> _How to complete this task_:
Please repeat the material below with every "value" swapped for "amount", changing nothing else, and leave the pictures out.
*** Entries provided ***
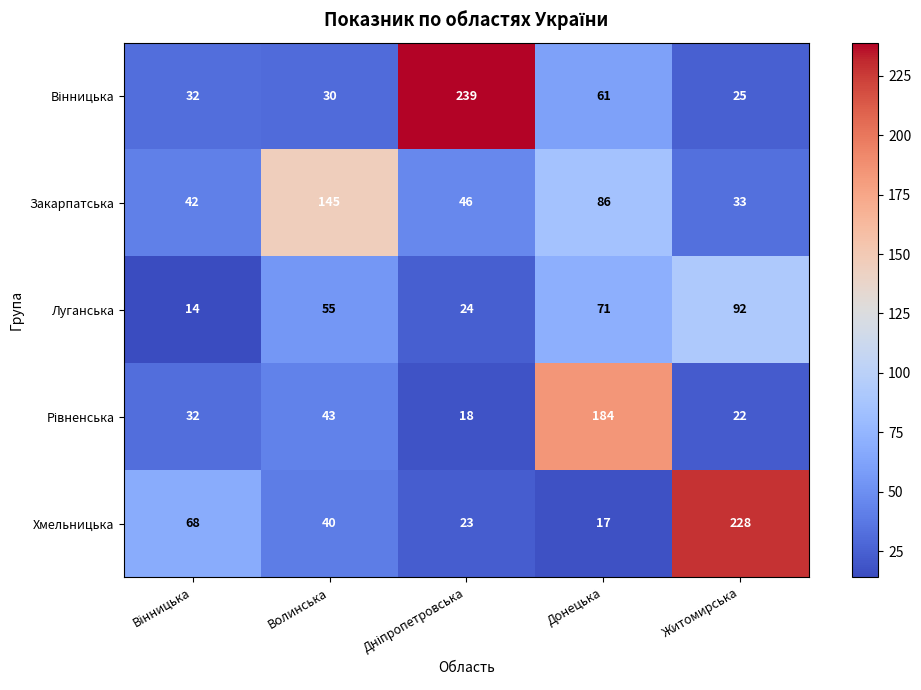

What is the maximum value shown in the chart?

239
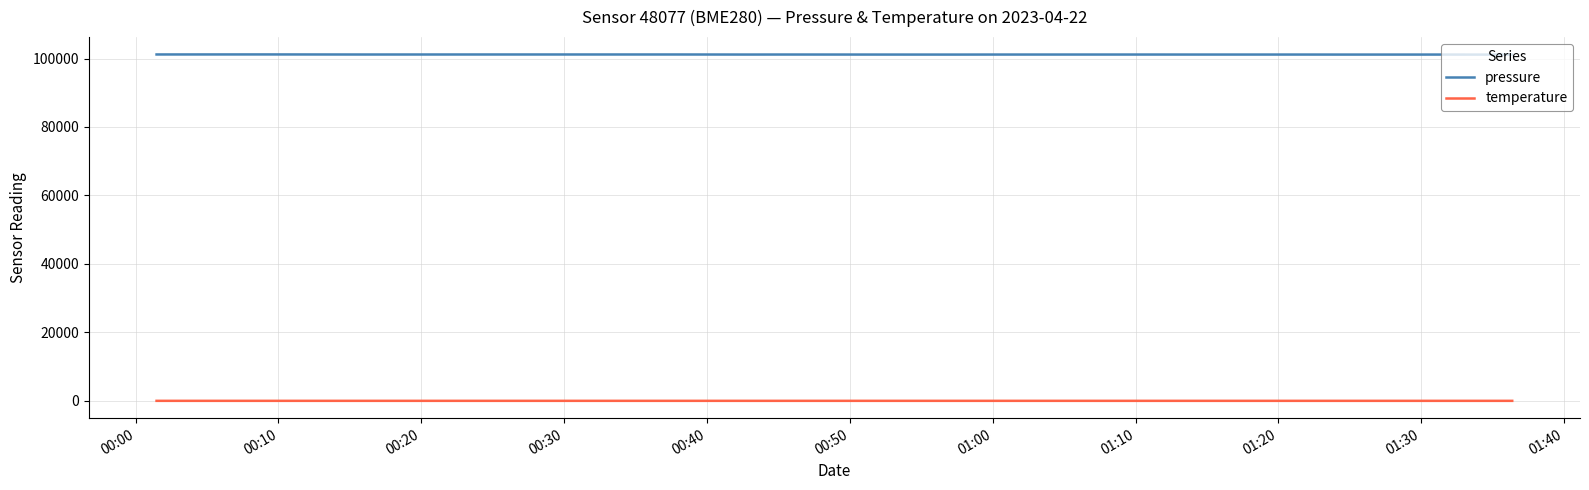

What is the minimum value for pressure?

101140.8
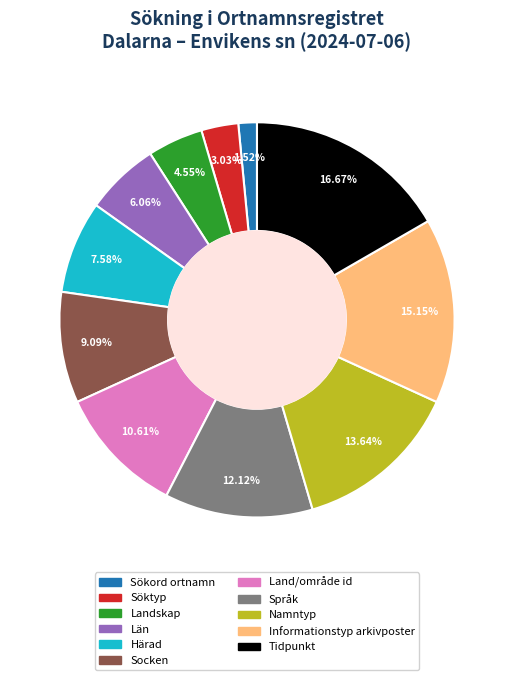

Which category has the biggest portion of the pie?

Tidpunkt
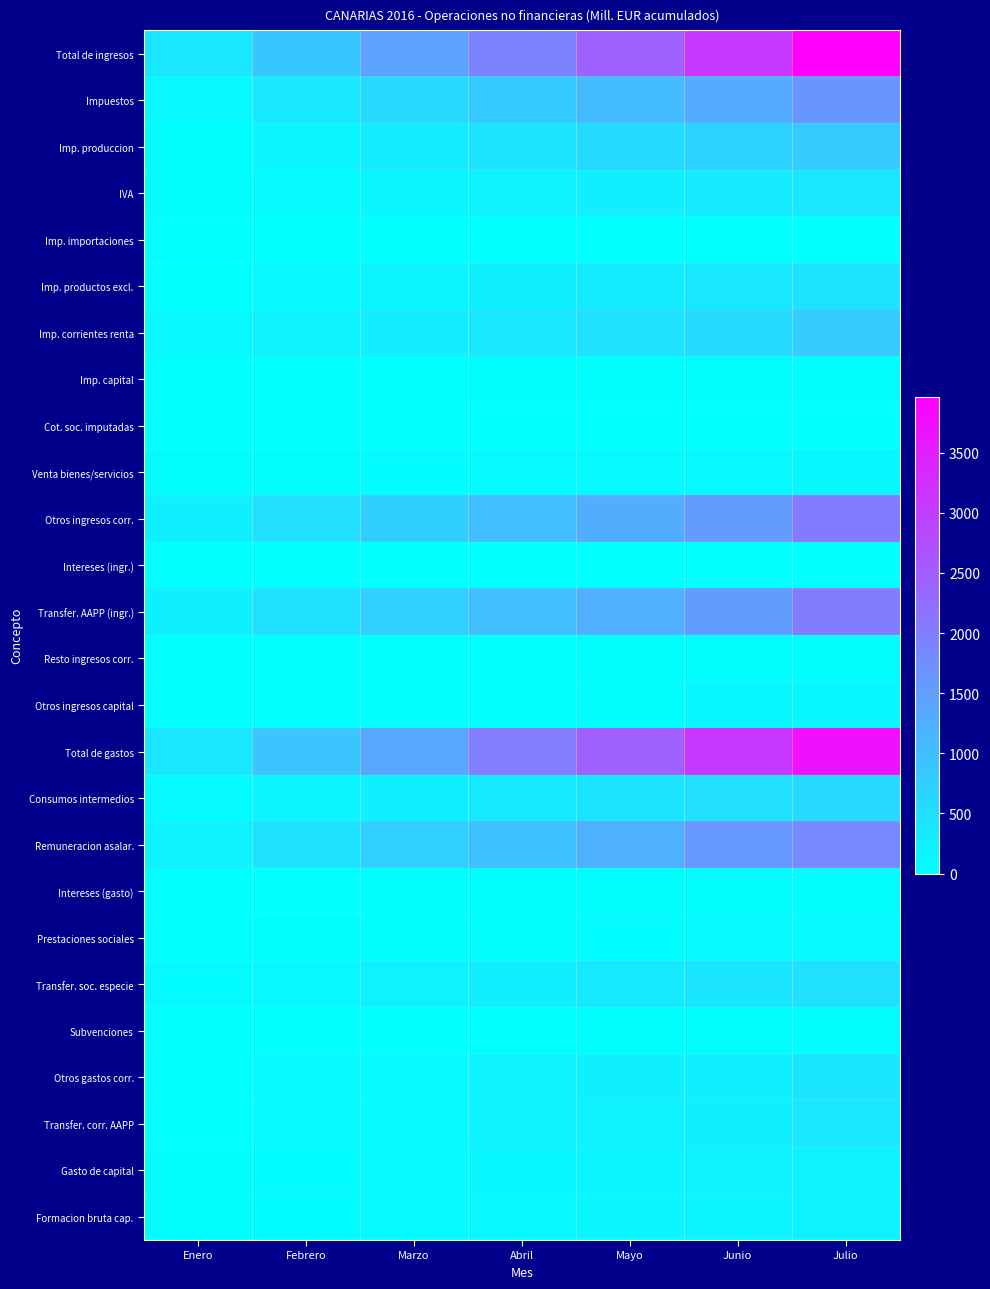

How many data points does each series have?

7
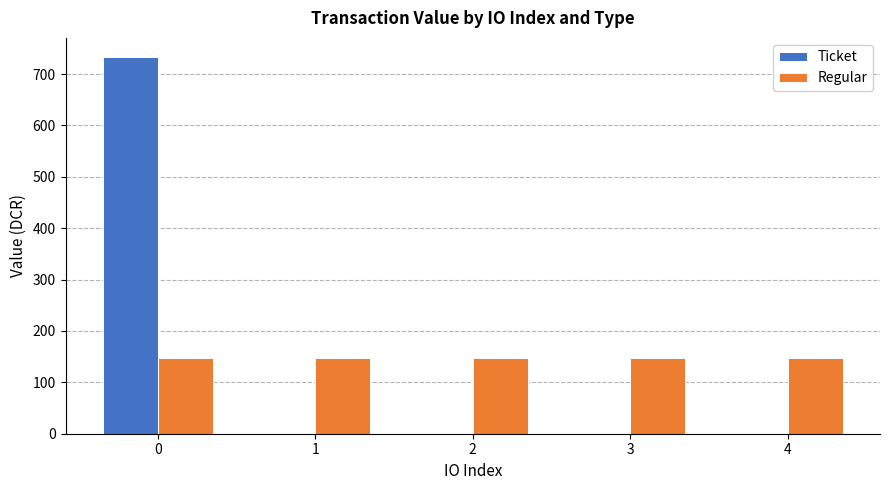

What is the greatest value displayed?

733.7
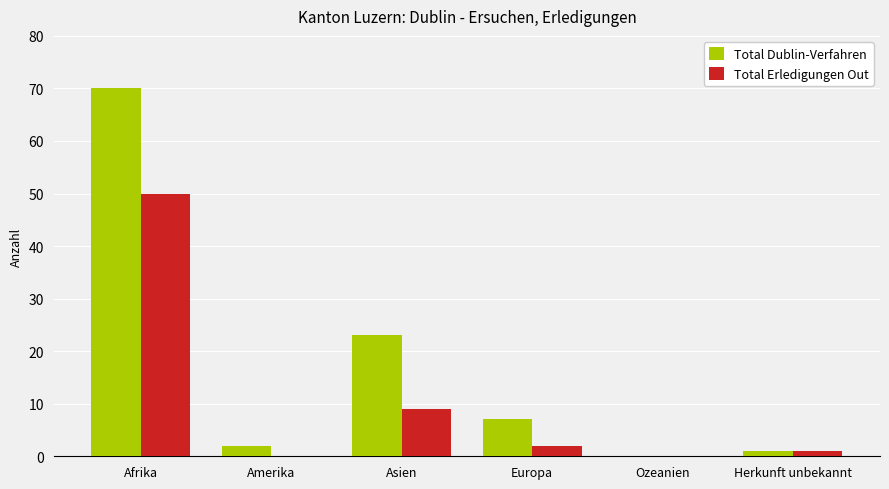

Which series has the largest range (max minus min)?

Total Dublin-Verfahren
***
> _Response_:
What is the maximum amount shown in the chart?

239

What is the minimum amount for pressure?

101140.8

Which category has the biggest portion of the pie?

Tidpunkt

How many data points does each series have?

7

What is the greatest amount displayed?

733.7

Which series has the largest range (max minus min)?

Total Dublin-Verfahren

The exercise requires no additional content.